#### [Task]
After locating the line with "Pendidikan Madrasah" in the records below, print it and every line after it exactly.

Collected data:

--- START ---

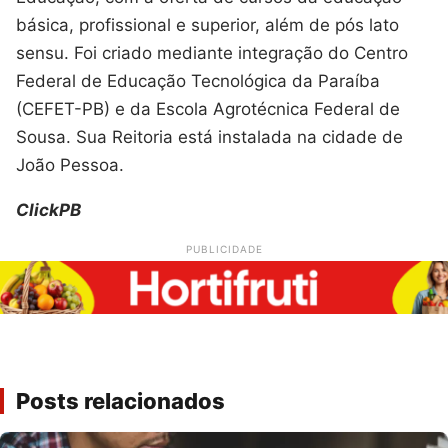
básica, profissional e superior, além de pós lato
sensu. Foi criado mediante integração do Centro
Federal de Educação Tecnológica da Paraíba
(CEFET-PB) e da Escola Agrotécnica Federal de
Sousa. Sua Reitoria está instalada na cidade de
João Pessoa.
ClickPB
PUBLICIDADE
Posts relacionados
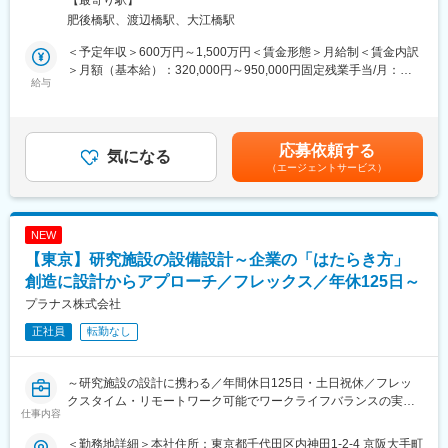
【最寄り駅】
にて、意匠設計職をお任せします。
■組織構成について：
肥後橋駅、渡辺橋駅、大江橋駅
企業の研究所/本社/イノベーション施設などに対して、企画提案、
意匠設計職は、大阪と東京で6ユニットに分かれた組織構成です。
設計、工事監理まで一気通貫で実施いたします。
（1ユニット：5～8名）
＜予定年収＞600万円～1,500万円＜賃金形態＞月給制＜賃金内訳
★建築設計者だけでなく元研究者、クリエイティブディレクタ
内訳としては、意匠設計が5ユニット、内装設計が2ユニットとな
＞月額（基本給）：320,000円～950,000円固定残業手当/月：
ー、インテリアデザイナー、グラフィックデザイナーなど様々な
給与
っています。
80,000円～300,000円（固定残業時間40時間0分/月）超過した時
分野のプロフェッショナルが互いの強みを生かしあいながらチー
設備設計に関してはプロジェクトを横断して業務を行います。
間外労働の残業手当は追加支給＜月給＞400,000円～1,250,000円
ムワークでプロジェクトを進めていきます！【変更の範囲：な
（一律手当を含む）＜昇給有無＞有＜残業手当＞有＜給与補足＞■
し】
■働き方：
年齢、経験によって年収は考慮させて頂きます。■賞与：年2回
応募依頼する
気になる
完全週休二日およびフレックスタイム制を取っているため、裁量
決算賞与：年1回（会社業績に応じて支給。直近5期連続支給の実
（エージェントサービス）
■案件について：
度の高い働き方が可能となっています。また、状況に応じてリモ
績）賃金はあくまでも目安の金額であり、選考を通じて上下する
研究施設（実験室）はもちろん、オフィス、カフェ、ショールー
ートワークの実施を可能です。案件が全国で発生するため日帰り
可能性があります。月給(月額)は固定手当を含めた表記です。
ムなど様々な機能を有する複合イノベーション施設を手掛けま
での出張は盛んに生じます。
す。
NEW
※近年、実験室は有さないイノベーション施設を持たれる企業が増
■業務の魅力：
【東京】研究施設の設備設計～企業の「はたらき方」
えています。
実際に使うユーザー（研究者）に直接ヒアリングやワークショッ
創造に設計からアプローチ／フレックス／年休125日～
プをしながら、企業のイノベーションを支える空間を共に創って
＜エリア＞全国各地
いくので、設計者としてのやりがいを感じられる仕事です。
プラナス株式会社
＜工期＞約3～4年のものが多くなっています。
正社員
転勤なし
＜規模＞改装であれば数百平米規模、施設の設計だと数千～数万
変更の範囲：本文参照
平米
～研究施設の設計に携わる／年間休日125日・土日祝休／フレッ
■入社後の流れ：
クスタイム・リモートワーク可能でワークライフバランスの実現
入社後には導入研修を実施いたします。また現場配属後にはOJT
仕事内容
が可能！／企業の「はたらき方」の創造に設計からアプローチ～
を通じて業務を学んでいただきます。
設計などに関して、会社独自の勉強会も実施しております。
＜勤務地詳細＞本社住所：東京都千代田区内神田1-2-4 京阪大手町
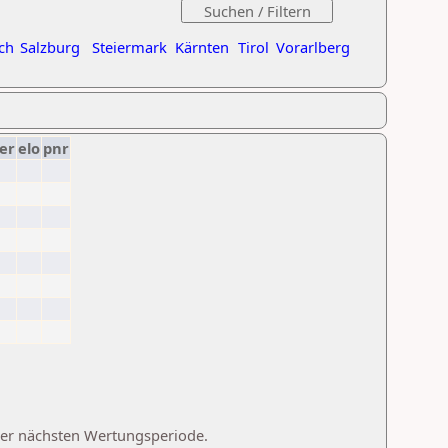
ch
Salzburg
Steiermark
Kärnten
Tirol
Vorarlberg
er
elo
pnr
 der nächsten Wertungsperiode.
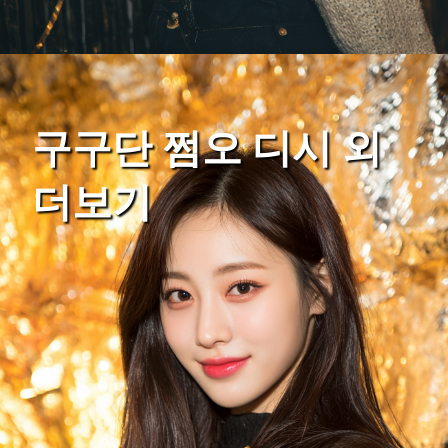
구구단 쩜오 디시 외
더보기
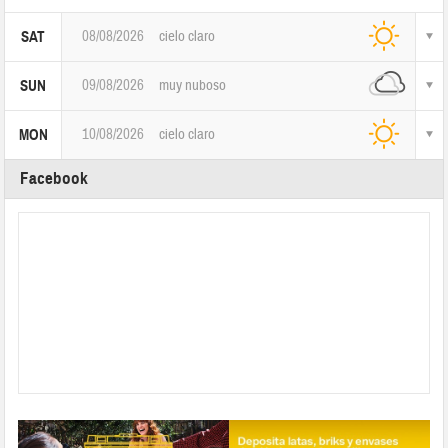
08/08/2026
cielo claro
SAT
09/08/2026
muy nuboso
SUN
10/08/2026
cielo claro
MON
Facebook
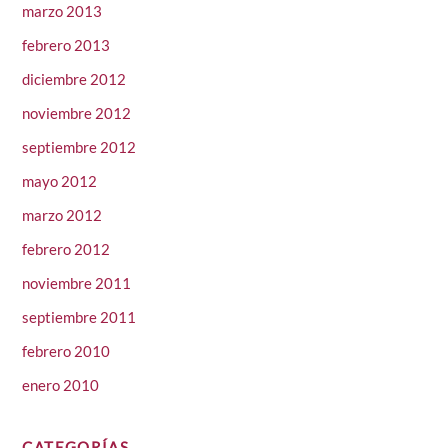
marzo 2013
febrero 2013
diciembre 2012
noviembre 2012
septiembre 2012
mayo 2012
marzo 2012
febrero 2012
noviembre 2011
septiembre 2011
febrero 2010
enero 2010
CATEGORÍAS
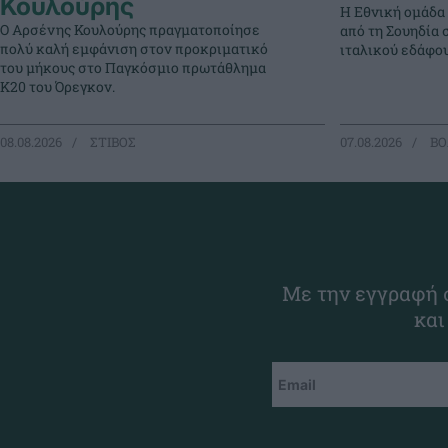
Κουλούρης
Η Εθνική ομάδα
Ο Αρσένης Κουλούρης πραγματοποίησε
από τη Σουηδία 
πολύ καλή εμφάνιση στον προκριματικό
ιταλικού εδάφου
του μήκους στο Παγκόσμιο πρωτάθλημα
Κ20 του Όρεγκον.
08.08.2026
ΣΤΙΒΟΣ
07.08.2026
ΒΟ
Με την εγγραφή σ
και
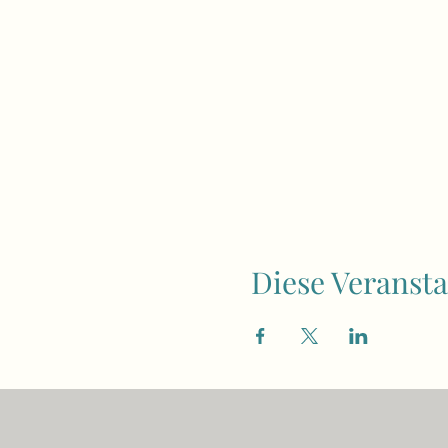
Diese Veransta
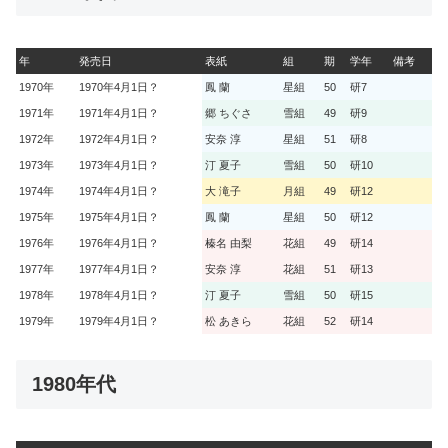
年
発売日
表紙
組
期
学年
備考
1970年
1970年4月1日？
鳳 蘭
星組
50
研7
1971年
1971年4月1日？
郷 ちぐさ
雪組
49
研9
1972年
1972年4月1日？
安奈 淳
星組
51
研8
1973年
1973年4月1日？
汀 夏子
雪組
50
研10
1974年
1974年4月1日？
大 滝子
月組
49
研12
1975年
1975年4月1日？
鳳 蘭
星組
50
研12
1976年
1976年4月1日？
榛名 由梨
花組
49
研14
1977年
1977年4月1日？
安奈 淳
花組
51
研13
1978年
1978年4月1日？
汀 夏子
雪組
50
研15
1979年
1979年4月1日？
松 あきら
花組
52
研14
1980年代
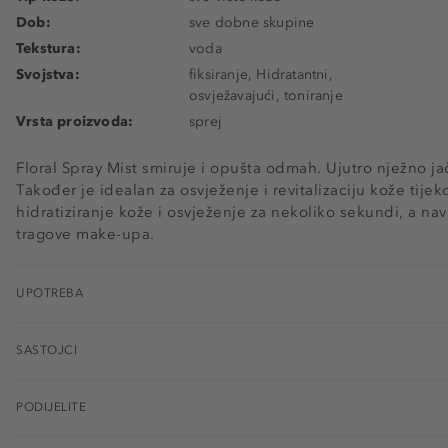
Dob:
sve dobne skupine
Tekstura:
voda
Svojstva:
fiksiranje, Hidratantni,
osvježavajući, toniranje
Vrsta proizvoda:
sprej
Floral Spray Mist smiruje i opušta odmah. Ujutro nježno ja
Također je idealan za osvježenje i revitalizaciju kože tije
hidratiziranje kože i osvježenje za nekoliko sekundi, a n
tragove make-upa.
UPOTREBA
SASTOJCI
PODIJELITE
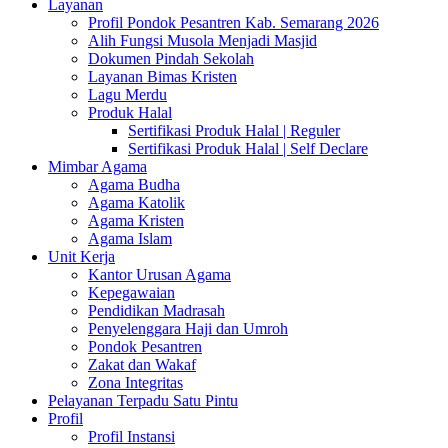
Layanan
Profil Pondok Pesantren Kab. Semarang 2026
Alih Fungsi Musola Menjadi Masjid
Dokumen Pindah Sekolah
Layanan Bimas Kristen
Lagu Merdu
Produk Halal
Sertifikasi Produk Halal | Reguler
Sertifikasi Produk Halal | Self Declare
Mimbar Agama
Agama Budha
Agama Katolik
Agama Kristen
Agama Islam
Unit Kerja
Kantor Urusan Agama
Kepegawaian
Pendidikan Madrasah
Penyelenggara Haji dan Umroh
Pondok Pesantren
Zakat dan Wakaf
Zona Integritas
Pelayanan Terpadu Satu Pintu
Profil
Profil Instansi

--- END ---

#### [Completed exercise]
Pendidikan Madrasah
Penyelenggara Haji dan Umroh
Pondok Pesantren
Zakat dan Wakaf
Zona Integritas
Pelayanan Terpadu Satu Pintu
Profil
Profil Instansi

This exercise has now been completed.